I was surprised to see how long it took the hot plate to cool off after use. More than an hour after finishing these tests, the aluminum block was still at 55 C. That could be a problem if I need to run several batches of PCBs through hot plate reflow. Will I need to wait 10, 20, 30+ minutes between batches, to allow the hot plate to cool?

 
What Next?

Maybe a reflow toaster would be easier than a reflow hot plate, but most of the advice I’ve heard says the opposite. I’m also very reluctant to use a toaster, since even a small toaster would be hard to fit in my work area, and it’s tough to see inside a toaster to observe what’s happening during reflow. I really like the open loop simplicity of the hot plate method, and would prefer not to mess around with toasters and thermocouples and temperature controllers unless there’s no alternative. If it comes to that, I might just give up on reflow and stick with hand soldering.
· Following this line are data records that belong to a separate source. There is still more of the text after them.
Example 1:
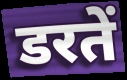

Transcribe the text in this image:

डरतें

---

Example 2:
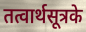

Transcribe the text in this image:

तत्वार्थसूत्रके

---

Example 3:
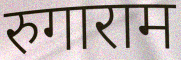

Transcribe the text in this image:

रुगाराम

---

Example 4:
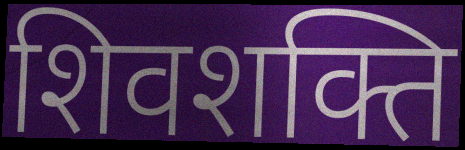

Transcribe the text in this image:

शिवशक्ति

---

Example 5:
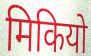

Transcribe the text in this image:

मिकियोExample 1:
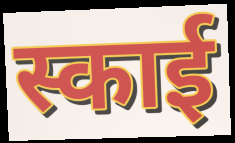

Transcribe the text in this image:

स्काई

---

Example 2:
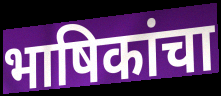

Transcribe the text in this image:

भाषिकांचा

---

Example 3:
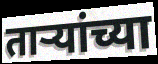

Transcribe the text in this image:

तार्‍यांच्या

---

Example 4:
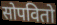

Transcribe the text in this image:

सोपवितो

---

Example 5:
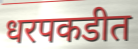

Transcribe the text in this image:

धरपकडीत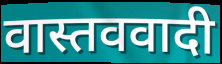
वास्तववादी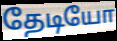
தேடியோ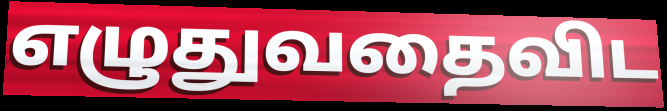
எழுதுவதைவிடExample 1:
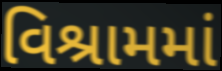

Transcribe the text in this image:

વિશ્રામમાં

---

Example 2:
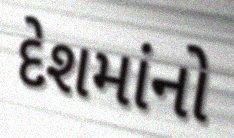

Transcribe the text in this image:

દેશમાંનો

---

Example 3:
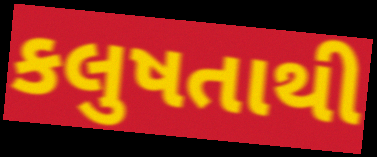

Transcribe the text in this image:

કલુષતાથી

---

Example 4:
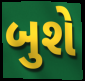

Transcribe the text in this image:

બુશે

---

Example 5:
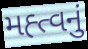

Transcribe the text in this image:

મહ્ત્વનુંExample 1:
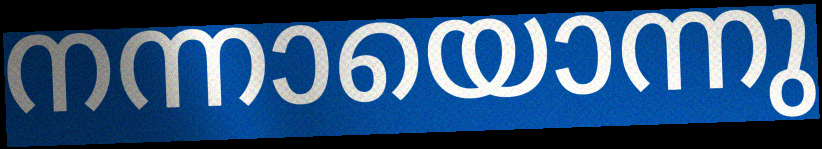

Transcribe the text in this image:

നന്നായൊന്നു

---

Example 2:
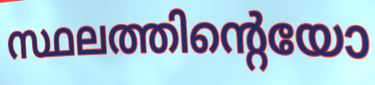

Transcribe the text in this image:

For the next test, I’ll use a much thinner aluminum plate, or maybe just a couple of sheets of aluminum foil. I think the 100 deg/minute warming I observed without the aluminum block is actually about the right rate for reaching the pre-soak temperature, if I can find the necessary control setting to pause it there for a minute afterwards. But I probably still need something to help even out the hot spots on the hot plate burner, to ensure the PCB is warmed evenly.
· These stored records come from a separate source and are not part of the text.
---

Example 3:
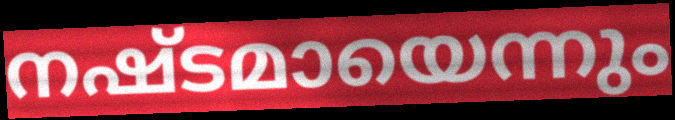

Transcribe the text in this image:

നഷ്ടമായെന്നും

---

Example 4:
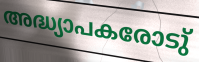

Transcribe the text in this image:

അദ്ധ്യാപകരോടു്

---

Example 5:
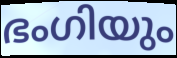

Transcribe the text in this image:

ഭംഗിയും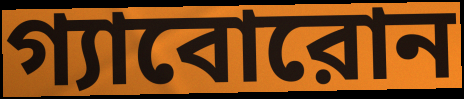
গ্যাবোরোন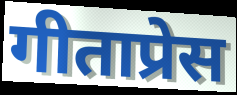
गीताप्रेसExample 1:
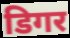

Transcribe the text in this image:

डिगर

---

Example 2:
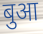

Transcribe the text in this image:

बुआ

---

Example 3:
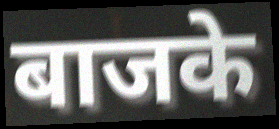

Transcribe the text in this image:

बाजके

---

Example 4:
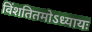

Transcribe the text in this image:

विंशतितमोऽध्यायः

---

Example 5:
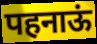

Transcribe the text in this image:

पहनाऊं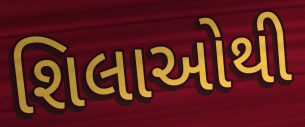
શિલાઓથી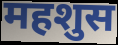
महशुस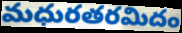
మధురతరమిదం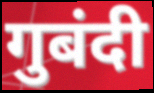
गुबंदी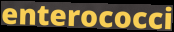
enterococci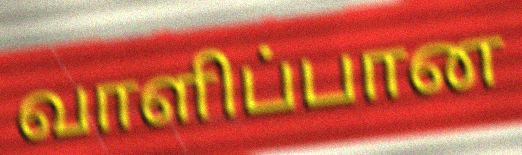
வாளிப்பானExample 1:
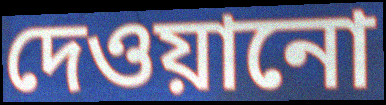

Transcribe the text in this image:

দেওয়ানো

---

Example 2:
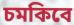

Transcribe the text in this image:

চমকিবে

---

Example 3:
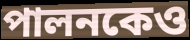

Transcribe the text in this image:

পালনকেও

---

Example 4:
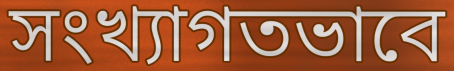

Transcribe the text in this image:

সংখ্যাগতভাবে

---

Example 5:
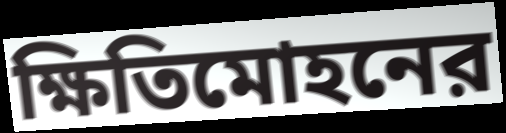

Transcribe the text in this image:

ক্ষিতিমোহনেরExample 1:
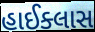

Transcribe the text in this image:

હાઈક્લાસ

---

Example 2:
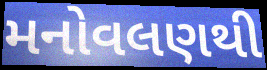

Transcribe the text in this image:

મનોવલણથી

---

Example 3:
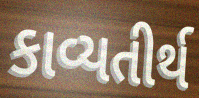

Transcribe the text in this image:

કાવ્યતીર્થ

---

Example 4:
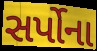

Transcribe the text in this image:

સર્પોના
Read 6 comments and join the conversation 

6 Comments so far

  1. Adrian - March 25th, 2017 6:53 pm

    Put your PCB into a disposable aluminum foil pan/tray. This way you can easily lift the PCBs off the plate once the solder flows and avoid overheating due to inertia. It may also help a bit with spreading the heat.

    Just don’t bump the tray or parts will slide of the pads 🙂

  2. Adrian - March 25th, 2017 6:54 pm

    PS: Putting a second tray on top can help too, but will make it harder to observe.

  3. Steve - March 25th, 2017 8:29 pm

    I like that idea! Have you tried it? Most pans like that have raised patterns on the bottom, so some parts of the PCB wouldn’t be in contact. I wonder how much that would affect the heating.

  4. Steve - March 26th, 2017 12:57 pm

    I tried again with the same scrap PCB on two sheets of aluminum foil, instead of the aluminum block. There’s still a large amount of thermal lag. Turn off the hot plate when the PCB temperature reaches 100, and it’ll continue to increase to 150 or more. There are also still very large temperature differences between different areas of the PCB, which I assume is because the PCB isn’t 100% flat. And the PCB cools agonizingly slowly while sitting on the burner, even when the hot plate is switched off. I’ll definitely need to remove the PCB while the solder is still molten, to avoid cooking it to death.

    I can probably deal with the thermal lag and the remove-while-molten issues, but I’m not sure what to do about the 100 deg C temperature differences I observed between different areas of the PCB. Maybe this isn’t as big of a problem as it seems, because all that really matters is whether the solder on the pads reaches the right temperature, and not what the temperature is in “blank” areas of the PCB with no pads.

    Yes, I’m probably overthinking this. The next test will use a real PCB and chips, and I’ll measure success by whether the reflow works instead of obsessing over IR thermometer data for an unpopulated board.

  5. Roy - March 26th, 2017 5:02 pm

    You saw this discussion over at SparkFun already, right?

    https://www.sparkfun.com/tutorials/59

    It seems very close to what you’re doing, generally. The comments are probably the most interesting part…

  6. Dillon - March 27th, 2017 9:08 am

    My setup is pretty similar to yours https://mylifeasa.tinkerer.us/homemade-pid-controlled-hotplate-57a031358ca0#.ketc0i1pq I haven’t soldered sensitive electronics with it so I usually turn the hot plate on and allow it to reach temp, then put the stuffed PCB on the plate until the solder melts and then remove it.